Scores of soldiers with automatic rifles, machine-guns and armoured cars, ringed Bato-Bato, a collection of shacks on stilts and some concrete houses set between the sea and banana plantations, coconut palms and bamboo forests.

GOOD MORNING Over 100 schoolgirls in green skirts and white blouses ringed the gravel path down to the sea, chanting ''Good Morning'' and waving Philippine and US flags under the fierce sun.

A local choir sang an ancient song of the Tausug tribe, about love and loneliness on Bud Tumantangis, or the crying mountain, a cloud-shrouded hill towering over the village.

Kenney, the US envoy, said the social service projects started during the three-week exercises would be continued.

''We are going to keep going,'' she said. ''This has been for the armed forces of the United States an extraordinary experience.'' Captain Randy Hooper, a US marine who has served in Iraq and was in charge of the projects in Bato-Bato, said the Philippines was a welcome change.

''The locals are so friendly and so open,'' he said.

''We carry weapons,'' he added, patting a pistol under his camouflage tunic. ''But we don't have to be aggressive at all.'' Still, Bato-Bato is a desperately poor village, with most shacks built of bamboo and straw. An open sewer runs down to the sea, and the village square is marked by a solitary basketball backboard with fading paint and a rusted hoop.

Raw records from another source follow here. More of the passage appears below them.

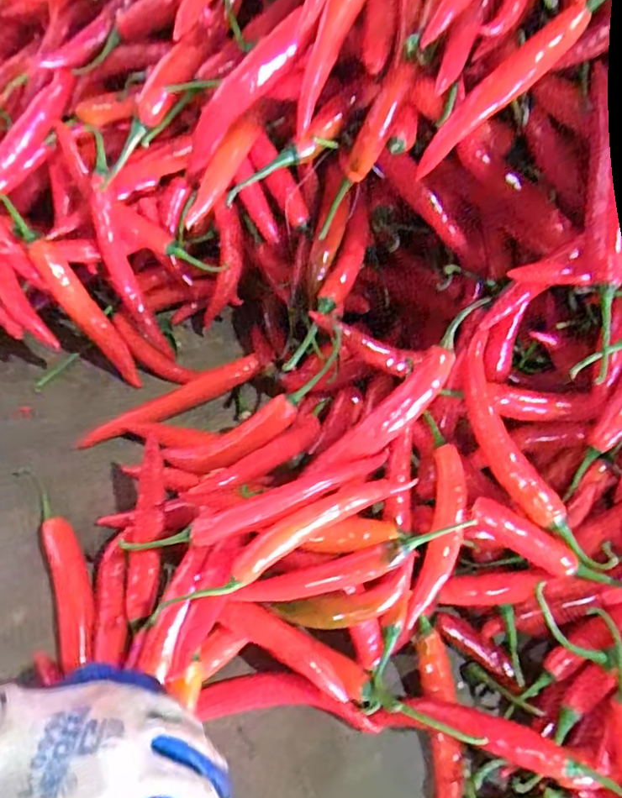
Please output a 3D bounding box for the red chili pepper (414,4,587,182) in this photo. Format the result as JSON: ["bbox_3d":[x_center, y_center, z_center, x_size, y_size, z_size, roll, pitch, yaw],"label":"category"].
[{"bbox_3d":[0.102,-0.168,0.318,0.110,0.015,0.014,-39,65,19],"label":"red chili pepper"}]

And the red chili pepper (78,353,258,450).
[{"bbox_3d":[-0.108,0.003,0.455,0.149,0.021,0.016,-24,66,-16],"label":"red chili pepper"}]

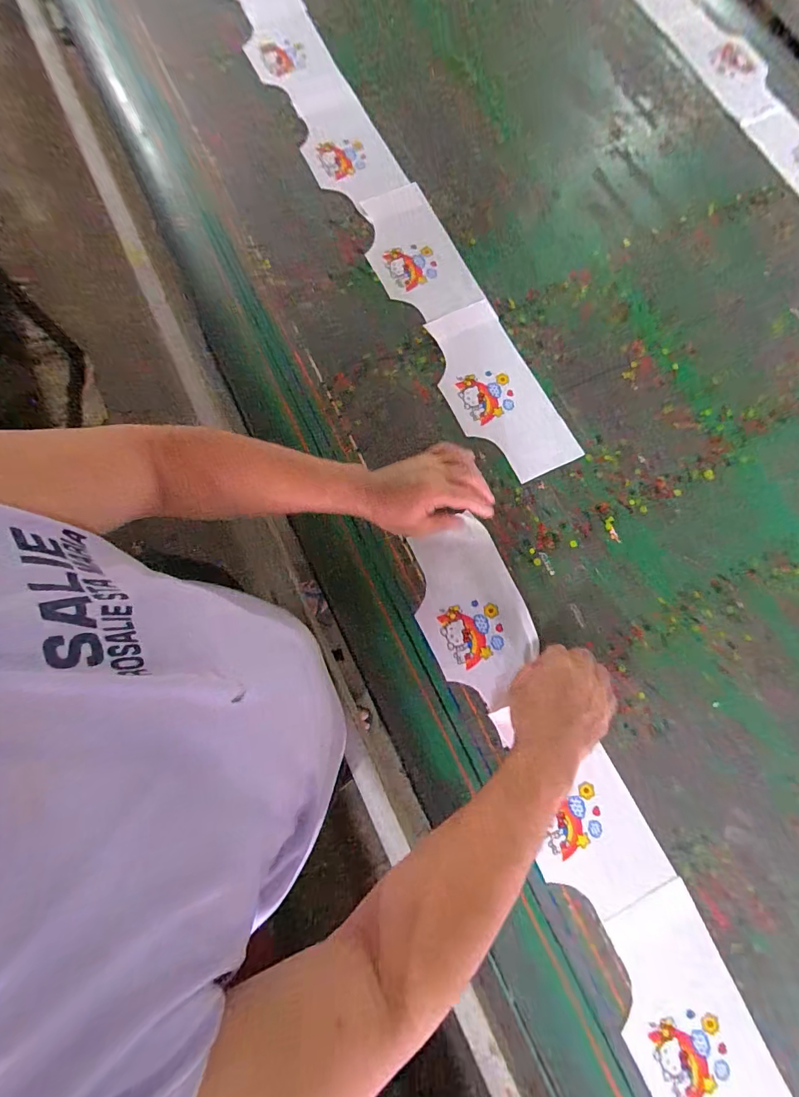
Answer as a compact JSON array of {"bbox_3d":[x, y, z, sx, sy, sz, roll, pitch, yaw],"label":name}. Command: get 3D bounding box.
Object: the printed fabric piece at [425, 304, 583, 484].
[{"bbox_3d":[0.139,-0.230,0.653,0.134,0.004,0.282,-27,80,-6],"label":"printed fabric piece"}]

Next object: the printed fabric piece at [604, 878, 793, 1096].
[{"bbox_3d":[0.320,0.527,0.486,0.137,0.010,0.250,-23,80,-6],"label":"printed fabric piece"}]

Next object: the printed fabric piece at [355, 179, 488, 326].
[{"bbox_3d":[0.025,-0.470,0.708,0.141,0.009,0.245,-27,80,-6],"label":"printed fabric piece"}]

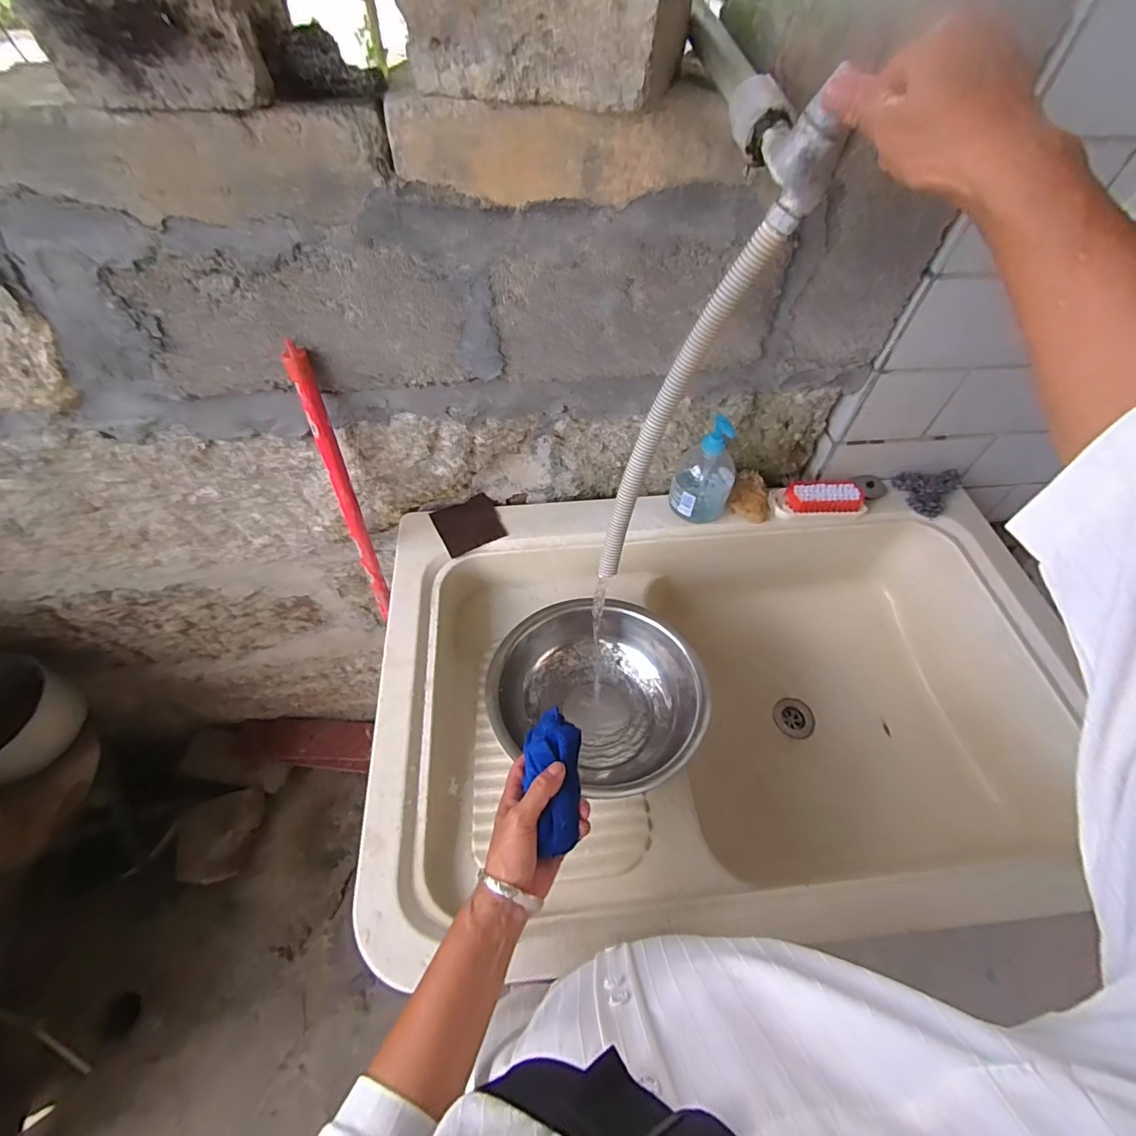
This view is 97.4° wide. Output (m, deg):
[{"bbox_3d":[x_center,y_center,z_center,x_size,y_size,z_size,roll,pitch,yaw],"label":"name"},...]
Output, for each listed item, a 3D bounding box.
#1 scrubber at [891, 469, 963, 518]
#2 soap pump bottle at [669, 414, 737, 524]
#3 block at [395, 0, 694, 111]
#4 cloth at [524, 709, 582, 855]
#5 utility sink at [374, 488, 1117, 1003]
[{"bbox_3d":[0.563,-0.130,0.789,0.082,0.034,0.090,38,59,22],"label":"scrubber"},{"bbox_3d":[0.202,-0.147,0.717,0.088,0.149,0.081,21,54,12],"label":"soap pump bottle"},{"bbox_3d":[-0.014,-0.427,0.382,0.194,0.088,0.119,17,54,9],"label":"block"},{"bbox_3d":[-0.009,0.187,0.455,0.052,0.040,0.125,-3,48,-6],"label":"cloth"},{"bbox_3d":[0.186,0.192,0.708,0.823,0.244,0.533,-2,53,-5],"label":"utility sink"}]

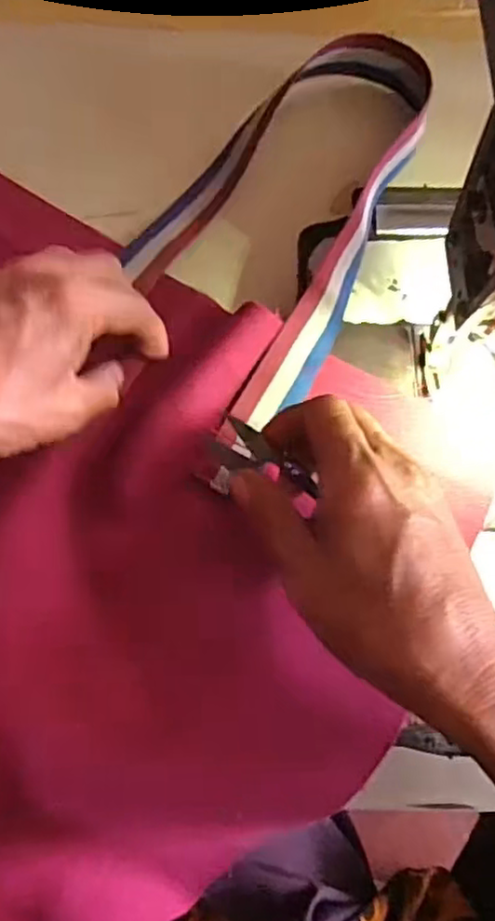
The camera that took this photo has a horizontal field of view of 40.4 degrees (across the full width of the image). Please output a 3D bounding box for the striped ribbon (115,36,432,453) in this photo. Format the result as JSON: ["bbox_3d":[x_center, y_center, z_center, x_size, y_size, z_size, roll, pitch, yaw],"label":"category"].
[{"bbox_3d":[0.021,-0.135,0.371,0.128,0.034,0.250,34,73,10],"label":"striped ribbon"}]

Villagers, however, see some improvement in recent years.

''I have a salary now,'' said Ali Sami Omar, a 26-year-old who has found employment as a garbage collector under a US-funded project. ''This is a normal situation.'' But the threat of the Abu sayyaf is ever-present.

Under a tarpaulin stretched over bamboo poles, local officials were handing out posters of an Abu Sayyaf leader, Radullan Sahiron, promising a 0,000 reward for information leading to his capture.

''Your identity will be guarded,'' it promised.